[FFmpeg-devel] [PATCH] 'vorbis_residue_decode' optimizations

Sun Sep 28 02:33:10 CEST 2008

On Thursday 11 September 2008, Loren Merritt wrote:
> On Wed, 10 Sep 2008, Siarhei Siamashka wrote:
> > On Tuesday 09 September 2008, Loren Merritt wrote:
> >> You could try decoding residual in channel-interleaved order, do that
> >> consecutive codebook entries are consecutive in decoded memory. The simd
> >> savings might be worth an extra copy to deinterleave afterward.
> >
> > Do you suggest to deinterleave codebook entries beforehand on header
> > setup stage, so that when they are used in resude decode function later,
> > no extra 'shufps' SSE instructions would be needed? This might actually
> > work.
>
> Better than nothing, though it doesn't help dim2.

Yes, sure. All these more complicated optimizations are interesting and can be
considered later.

> >+ while ((step -= 4) >= 0) {
> >+     UPDATE_CACHE(re, gb)
> >+     VORBIS_GET_VLC(coffs, re, gb, vlc_table, codebook_nb_bits,
> > codebook_nb_bits_mask, 3, 1) +     asm volatile ("movlps 0(%0,%1,8),
> > %%xmm0 \n" : : "r" (codevectors), "r" (coffs)); +    
> > VORBIS_GET_VLC(coffs, re, gb, vlc_table, codebook_nb_bits,
> > codebook_nb_bits_mask, 3, 0) +     asm volatile ("movhps (%0,%1,8),
> > %%xmm0 \n" : : "r" (codevectors), "r" (coffs)); +     UPDATE_CACHE(re,
> > gb)
> >+     VORBIS_GET_VLC(coffs, re, gb, vlc_table, codebook_nb_bits,
> > codebook_nb_bits_mask, 3, 1) +     asm volatile ("movlps 0(%0,%1,8),
> > %%xmm1 \n" : : "r" (codevectors), "r" (coffs)); +    
> > VORBIS_GET_VLC(coffs, re, gb, vlc_table, codebook_nb_bits,
> > codebook_nb_bits_mask, 3, 0) +     asm volatile ("movhps (%0,%1,8),
> > %%xmm1 \n" : : "r" (codevectors), "r" (coffs)); +     asm volatile
> > ("movaps %xmm0, %xmm3 \n");
> >+     asm volatile ("shufps $0x88, %xmm1, %xmm0 \n");
> >+     asm volatile ("shufps $0xDD, %xmm1, %xmm3 \n");
> >+     asm volatile ("movaps 0(%0), %%xmm4 \n" : : "r" (p1));
> >+     asm volatile ("movaps 0(%0), %%xmm5 \n" : : "r" (p2));
> >+     asm volatile ("addps %xmm0, %xmm4 \n");
> >+     asm volatile ("addps %xmm3, %xmm5 \n");
>
> asm volatile ("addps (%0), %%xmm0 \n" : : "r" (p1));
> asm volatile ("addps (%0), %%xmm3 \n" : : "r" (p2));

Thanks, a good catch.

> >+ if (step & 2) {
> >+     UPDATE_CACHE(re, gb)

Your tasks ▸
- 1) Echo the stretch of the thread from "On Thursday 11" through "doesn't help dim2.".
- 2) According to the thread, why might decoding the residual in channel-interleaved order be worthwhile despite requiring an extra copy afterward?
- 3) Answer these questions from the thread:
(a) What date and time does the message carry?
(b) For which case does Loren Merritt say the header-stage deinterleaving does not help?
(c) Which SSE instructions would that header-stage deinterleaving make unnecessary?
The records are not needed for this work.

Dataset ▸
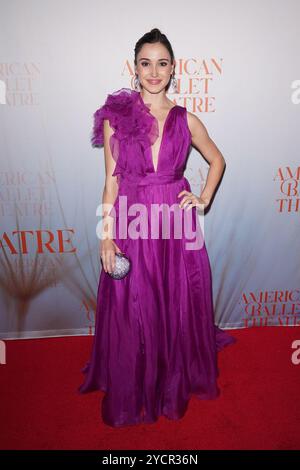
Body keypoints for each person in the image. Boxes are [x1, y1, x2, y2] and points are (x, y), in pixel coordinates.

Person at [78, 28, 236, 427]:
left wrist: (203, 198)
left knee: (176, 299)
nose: (153, 71)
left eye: (161, 63)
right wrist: (106, 234)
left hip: (175, 223)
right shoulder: (118, 117)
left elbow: (217, 160)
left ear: (172, 69)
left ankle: (172, 375)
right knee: (135, 306)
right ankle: (136, 381)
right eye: (145, 63)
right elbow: (112, 180)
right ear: (135, 68)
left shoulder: (186, 119)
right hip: (132, 220)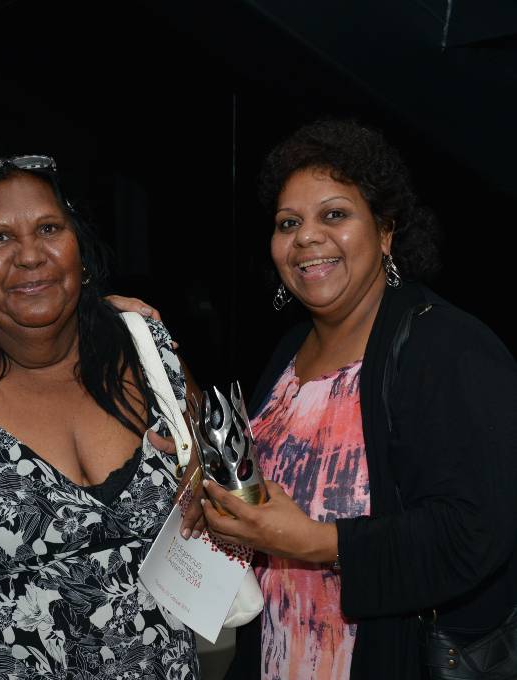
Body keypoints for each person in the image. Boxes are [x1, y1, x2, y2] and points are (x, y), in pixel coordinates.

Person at [196, 119, 517, 679]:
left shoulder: (447, 347)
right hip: (278, 655)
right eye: (287, 223)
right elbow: (265, 493)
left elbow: (474, 533)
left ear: (386, 231)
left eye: (335, 215)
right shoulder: (289, 352)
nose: (306, 237)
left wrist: (319, 543)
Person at [0, 156, 202, 679]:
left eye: (49, 228)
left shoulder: (149, 355)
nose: (30, 256)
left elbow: (216, 486)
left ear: (80, 252)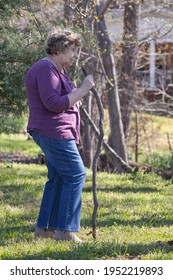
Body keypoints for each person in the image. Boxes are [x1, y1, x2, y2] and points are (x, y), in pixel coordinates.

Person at [25, 29, 94, 243]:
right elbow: (53, 104)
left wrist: (74, 98)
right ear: (59, 48)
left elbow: (61, 99)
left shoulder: (56, 70)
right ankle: (64, 231)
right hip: (53, 131)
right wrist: (83, 89)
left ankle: (45, 228)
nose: (74, 55)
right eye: (72, 50)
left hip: (56, 130)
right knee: (75, 174)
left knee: (58, 177)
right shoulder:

Task-by-task answers ▸
- 1)
On Thursday 11 September 2008, Loren Merritt wrote:
> On Wed, 10 Sep 2008, Siarhei Siamashka wrote:
> > On Tuesday 09 September 2008, Loren Merritt wrote:
> >> You could try decoding residual in channel-interleaved order, do that
> >> consecutive codebook entries are consecutive in decoded memory. The simd
> >> savings might be worth an extra copy to deinterleave afterward.
> >
> > Do you suggest to deinterleave codebook entries beforehand on header
> > setup stage, so that when they are used in resude decode function later,
> > no extra 'shufps' SSE instructions would be needed? This might actually
> > work.
>
> Better than nothing, though it doesn't help dim2.

- 2) Decoding in channel-interleaved order makes consecutive codebook entries consecutive in decoded memory. The resulting SIMD savings might be worth the extra copy needed to deinterleave afterward.

- 3)
(a) Sun Sep 28 02:33:10 CEST 2008.
(b) dim2.
(c) The extra 'shufps' SSE instructions.